==== Information

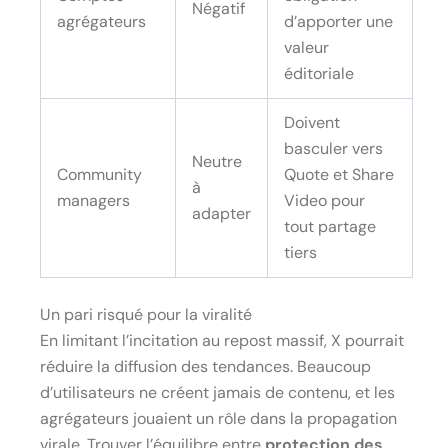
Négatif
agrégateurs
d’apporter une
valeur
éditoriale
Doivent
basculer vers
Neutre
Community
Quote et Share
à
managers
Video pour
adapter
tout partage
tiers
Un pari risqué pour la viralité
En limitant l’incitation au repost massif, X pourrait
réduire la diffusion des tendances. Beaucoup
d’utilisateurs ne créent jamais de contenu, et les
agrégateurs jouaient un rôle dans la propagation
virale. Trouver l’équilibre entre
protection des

========
==== Information

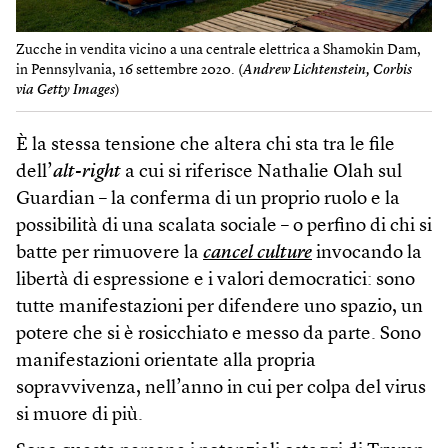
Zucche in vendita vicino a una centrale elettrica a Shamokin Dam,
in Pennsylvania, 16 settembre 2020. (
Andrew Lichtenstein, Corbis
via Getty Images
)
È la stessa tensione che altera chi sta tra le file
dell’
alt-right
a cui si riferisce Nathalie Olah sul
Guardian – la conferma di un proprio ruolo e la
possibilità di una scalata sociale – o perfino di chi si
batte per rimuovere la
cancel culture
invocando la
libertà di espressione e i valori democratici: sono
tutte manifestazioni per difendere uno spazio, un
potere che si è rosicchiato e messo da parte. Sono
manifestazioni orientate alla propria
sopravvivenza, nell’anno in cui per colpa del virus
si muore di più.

========

Your assignment:
Please return a copy of each line in the entries that has the string "manifestazioni".

Your response:
tutte manifestazioni per difendere uno spazio, un
manifestazioni orientate alla propria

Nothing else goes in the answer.